- WHAT NEEDS TO BE DONE:
Every record below, from the first line to the last, is to be set down again exactly.

- EXCERPTED DATA:
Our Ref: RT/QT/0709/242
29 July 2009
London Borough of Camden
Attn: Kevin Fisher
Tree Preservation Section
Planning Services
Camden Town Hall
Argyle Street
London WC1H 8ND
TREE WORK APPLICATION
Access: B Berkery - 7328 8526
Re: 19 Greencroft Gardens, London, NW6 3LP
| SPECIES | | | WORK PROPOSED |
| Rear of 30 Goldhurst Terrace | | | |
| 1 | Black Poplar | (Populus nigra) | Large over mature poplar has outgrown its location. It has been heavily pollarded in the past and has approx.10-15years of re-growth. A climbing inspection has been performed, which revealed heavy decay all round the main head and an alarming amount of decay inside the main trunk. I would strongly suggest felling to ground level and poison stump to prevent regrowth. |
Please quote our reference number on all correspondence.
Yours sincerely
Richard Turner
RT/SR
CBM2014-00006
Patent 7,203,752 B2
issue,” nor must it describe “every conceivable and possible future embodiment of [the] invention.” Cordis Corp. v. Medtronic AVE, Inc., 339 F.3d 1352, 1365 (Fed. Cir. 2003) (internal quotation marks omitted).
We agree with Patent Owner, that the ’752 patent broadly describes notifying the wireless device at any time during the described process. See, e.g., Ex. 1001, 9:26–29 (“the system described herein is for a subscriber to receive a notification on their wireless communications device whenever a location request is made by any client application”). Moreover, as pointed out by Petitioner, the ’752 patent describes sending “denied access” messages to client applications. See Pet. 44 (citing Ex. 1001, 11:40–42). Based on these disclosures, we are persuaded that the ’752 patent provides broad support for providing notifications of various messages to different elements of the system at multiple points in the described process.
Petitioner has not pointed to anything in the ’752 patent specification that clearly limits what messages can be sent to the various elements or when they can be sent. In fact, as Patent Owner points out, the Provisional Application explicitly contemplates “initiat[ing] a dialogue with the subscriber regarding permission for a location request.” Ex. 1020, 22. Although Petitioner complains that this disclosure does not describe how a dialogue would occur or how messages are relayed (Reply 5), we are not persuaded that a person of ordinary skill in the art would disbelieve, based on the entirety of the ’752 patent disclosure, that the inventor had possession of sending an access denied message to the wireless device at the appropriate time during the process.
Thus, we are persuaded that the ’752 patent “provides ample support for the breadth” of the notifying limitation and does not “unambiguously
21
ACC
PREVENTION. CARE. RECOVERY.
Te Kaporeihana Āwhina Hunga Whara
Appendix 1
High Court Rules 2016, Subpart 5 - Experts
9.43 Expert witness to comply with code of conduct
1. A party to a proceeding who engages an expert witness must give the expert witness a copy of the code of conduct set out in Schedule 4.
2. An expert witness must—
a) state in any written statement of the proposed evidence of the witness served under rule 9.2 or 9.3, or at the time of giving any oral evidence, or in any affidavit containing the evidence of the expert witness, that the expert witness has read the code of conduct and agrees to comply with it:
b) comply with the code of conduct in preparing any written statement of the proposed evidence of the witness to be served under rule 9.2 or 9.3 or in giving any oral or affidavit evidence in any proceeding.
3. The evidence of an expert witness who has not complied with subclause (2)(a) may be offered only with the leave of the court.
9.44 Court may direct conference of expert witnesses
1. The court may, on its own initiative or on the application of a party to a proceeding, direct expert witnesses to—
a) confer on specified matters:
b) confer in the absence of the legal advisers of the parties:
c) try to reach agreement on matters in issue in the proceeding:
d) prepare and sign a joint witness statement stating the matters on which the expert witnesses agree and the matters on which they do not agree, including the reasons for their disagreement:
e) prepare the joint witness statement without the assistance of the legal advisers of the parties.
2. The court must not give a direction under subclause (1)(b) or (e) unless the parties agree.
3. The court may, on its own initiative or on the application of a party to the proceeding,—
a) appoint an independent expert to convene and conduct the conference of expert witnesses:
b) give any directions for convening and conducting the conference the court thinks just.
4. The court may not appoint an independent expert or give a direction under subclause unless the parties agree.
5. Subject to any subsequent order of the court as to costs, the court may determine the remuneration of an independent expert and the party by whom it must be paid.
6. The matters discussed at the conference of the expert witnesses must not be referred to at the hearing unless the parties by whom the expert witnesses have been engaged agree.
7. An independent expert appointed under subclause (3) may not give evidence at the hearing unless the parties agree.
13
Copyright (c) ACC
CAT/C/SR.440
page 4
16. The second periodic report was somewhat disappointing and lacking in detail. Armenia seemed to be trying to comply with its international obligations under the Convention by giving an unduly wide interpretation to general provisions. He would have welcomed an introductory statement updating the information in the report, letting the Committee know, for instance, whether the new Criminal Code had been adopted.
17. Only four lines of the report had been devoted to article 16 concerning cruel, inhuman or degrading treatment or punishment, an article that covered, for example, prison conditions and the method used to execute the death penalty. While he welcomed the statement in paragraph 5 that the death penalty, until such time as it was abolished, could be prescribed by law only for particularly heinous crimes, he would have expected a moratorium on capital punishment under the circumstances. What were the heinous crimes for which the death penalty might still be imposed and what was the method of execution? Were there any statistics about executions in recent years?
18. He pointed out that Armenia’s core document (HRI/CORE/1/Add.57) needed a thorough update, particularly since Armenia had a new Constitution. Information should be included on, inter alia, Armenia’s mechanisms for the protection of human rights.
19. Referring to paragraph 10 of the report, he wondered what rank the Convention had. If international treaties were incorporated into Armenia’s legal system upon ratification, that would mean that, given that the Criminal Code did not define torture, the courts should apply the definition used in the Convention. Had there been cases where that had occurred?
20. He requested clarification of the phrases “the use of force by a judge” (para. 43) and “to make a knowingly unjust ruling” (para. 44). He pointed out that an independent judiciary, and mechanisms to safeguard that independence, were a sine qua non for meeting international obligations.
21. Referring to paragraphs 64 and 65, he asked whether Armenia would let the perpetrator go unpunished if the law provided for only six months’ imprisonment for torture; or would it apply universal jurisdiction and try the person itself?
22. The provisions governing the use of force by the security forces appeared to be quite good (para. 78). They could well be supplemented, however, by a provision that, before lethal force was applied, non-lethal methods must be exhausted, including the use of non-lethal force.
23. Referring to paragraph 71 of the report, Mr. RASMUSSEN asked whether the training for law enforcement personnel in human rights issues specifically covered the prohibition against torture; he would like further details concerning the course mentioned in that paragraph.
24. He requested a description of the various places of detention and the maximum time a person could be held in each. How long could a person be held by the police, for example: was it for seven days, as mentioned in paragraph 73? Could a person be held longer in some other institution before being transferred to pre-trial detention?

- REPLY:
Our Ref: RT/QT/0709/242
29 July 2009
London Borough of Camden
Attn: Kevin Fisher
Tree Preservation Section
Planning Services
Camden Town Hall
Argyle Street
London WC1H 8ND
TREE WORK APPLICATION
Access: B Berkery - 7328 8526
Re: 19 Greencroft Gardens, London, NW6 3LP
| SPECIES | | | WORK PROPOSED |
| Rear of 30 Goldhurst Terrace | | | |
| 1 | Black Poplar | (Populus nigra) | Large over mature poplar has outgrown its location. It has been heavily pollarded in the past and has approx.10-15years of re-growth. A climbing inspection has been performed, which revealed heavy decay all round the main head and an alarming amount of decay inside the main trunk. I would strongly suggest felling to ground level and poison stump to prevent regrowth. |
Please quote our reference number on all correspondence.
Yours sincerely
Richard Turner
RT/SR
CBM2014-00006
Patent 7,203,752 B2
issue,” nor must it describe “every conceivable and possible future embodiment of [the] invention.” Cordis Corp. v. Medtronic AVE, Inc., 339 F.3d 1352, 1365 (Fed. Cir. 2003) (internal quotation marks omitted).
We agree with Patent Owner, that the ’752 patent broadly describes notifying the wireless device at any time during the described process. See, e.g., Ex. 1001, 9:26–29 (“the system described herein is for a subscriber to receive a notification on their wireless communications device whenever a location request is made by any client application”). Moreover, as pointed out by Petitioner, the ’752 patent describes sending “denied access” messages to client applications. See Pet. 44 (citing Ex. 1001, 11:40–42). Based on these disclosures, we are persuaded that the ’752 patent provides broad support for providing notifications of various messages to different elements of the system at multiple points in the described process.
Petitioner has not pointed to anything in the ’752 patent specification that clearly limits what messages can be sent to the various elements or when they can be sent. In fact, as Patent Owner points out, the Provisional Application explicitly contemplates “initiat[ing] a dialogue with the subscriber regarding permission for a location request.” Ex. 1020, 22. Although Petitioner complains that this disclosure does not describe how a dialogue would occur or how messages are relayed (Reply 5), we are not persuaded that a person of ordinary skill in the art would disbelieve, based on the entirety of the ’752 patent disclosure, that the inventor had possession of sending an access denied message to the wireless device at the appropriate time during the process.
Thus, we are persuaded that the ’752 patent “provides ample support for the breadth” of the notifying limitation and does not “unambiguously
21
ACC
PREVENTION. CARE. RECOVERY.
Te Kaporeihana Āwhina Hunga Whara
Appendix 1
High Court Rules 2016, Subpart 5 - Experts
9.43 Expert witness to comply with code of conduct
1. A party to a proceeding who engages an expert witness must give the expert witness a copy of the code of conduct set out in Schedule 4.
2. An expert witness must—
a) state in any written statement of the proposed evidence of the witness served under rule 9.2 or 9.3, or at the time of giving any oral evidence, or in any affidavit containing the evidence of the expert witness, that the expert witness has read the code of conduct and agrees to comply with it:
b) comply with the code of conduct in preparing any written statement of the proposed evidence of the witness to be served under rule 9.2 or 9.3 or in giving any oral or affidavit evidence in any proceeding.
3. The evidence of an expert witness who has not complied with subclause (2)(a) may be offered only with the leave of the court.
9.44 Court may direct conference of expert witnesses
1. The court may, on its own initiative or on the application of a party to a proceeding, direct expert witnesses to—
a) confer on specified matters:
b) confer in the absence of the legal advisers of the parties:
c) try to reach agreement on matters in issue in the proceeding:
d) prepare and sign a joint witness statement stating the matters on which the expert witnesses agree and the matters on which they do not agree, including the reasons for their disagreement:
e) prepare the joint witness statement without the assistance of the legal advisers of the parties.
2. The court must not give a direction under subclause (1)(b) or (e) unless the parties agree.
3. The court may, on its own initiative or on the application of a party to the proceeding,—
a) appoint an independent expert to convene and conduct the conference of expert witnesses:
b) give any directions for convening and conducting the conference the court thinks just.
4. The court may not appoint an independent expert or give a direction under subclause unless the parties agree.
5. Subject to any subsequent order of the court as to costs, the court may determine the remuneration of an independent expert and the party by whom it must be paid.
6. The matters discussed at the conference of the expert witnesses must not be referred to at the hearing unless the parties by whom the expert witnesses have been engaged agree.
7. An independent expert appointed under subclause (3) may not give evidence at the hearing unless the parties agree.
13
Copyright (c) ACC
CAT/C/SR.440
page 4
16. The second periodic report was somewhat disappointing and lacking in detail. Armenia seemed to be trying to comply with its international obligations under the Convention by giving an unduly wide interpretation to general provisions. He would have welcomed an introductory statement updating the information in the report, letting the Committee know, for instance, whether the new Criminal Code had been adopted.
17. Only four lines of the report had been devoted to article 16 concerning cruel, inhuman or degrading treatment or punishment, an article that covered, for example, prison conditions and the method used to execute the death penalty. While he welcomed the statement in paragraph 5 that the death penalty, until such time as it was abolished, could be prescribed by law only for particularly heinous crimes, he would have expected a moratorium on capital punishment under the circumstances. What were the heinous crimes for which the death penalty might still be imposed and what was the method of execution? Were there any statistics about executions in recent years?
18. He pointed out that Armenia’s core document (HRI/CORE/1/Add.57) needed a thorough update, particularly since Armenia had a new Constitution. Information should be included on, inter alia, Armenia’s mechanisms for the protection of human rights.
19. Referring to paragraph 10 of the report, he wondered what rank the Convention had. If international treaties were incorporated into Armenia’s legal system upon ratification, that would mean that, given that the Criminal Code did not define torture, the courts should apply the definition used in the Convention. Had there been cases where that had occurred?
20. He requested clarification of the phrases “the use of force by a judge” (para. 43) and “to make a knowingly unjust ruling” (para. 44). He pointed out that an independent judiciary, and mechanisms to safeguard that independence, were a sine qua non for meeting international obligations.
21. Referring to paragraphs 64 and 65, he asked whether Armenia would let the perpetrator go unpunished if the law provided for only six months’ imprisonment for torture; or would it apply universal jurisdiction and try the person itself?
22. The provisions governing the use of force by the security forces appeared to be quite good (para. 78). They could well be supplemented, however, by a provision that, before lethal force was applied, non-lethal methods must be exhausted, including the use of non-lethal force.
23. Referring to paragraph 71 of the report, Mr. RASMUSSEN asked whether the training for law enforcement personnel in human rights issues specifically covered the prohibition against torture; he would like further details concerning the course mentioned in that paragraph.
24. He requested a description of the various places of detention and the maximum time a person could be held in each. How long could a person be held by the police, for example: was it for seven days, as mentioned in paragraph 73? Could a person be held longer in some other institution before being transferred to pre-trial detention?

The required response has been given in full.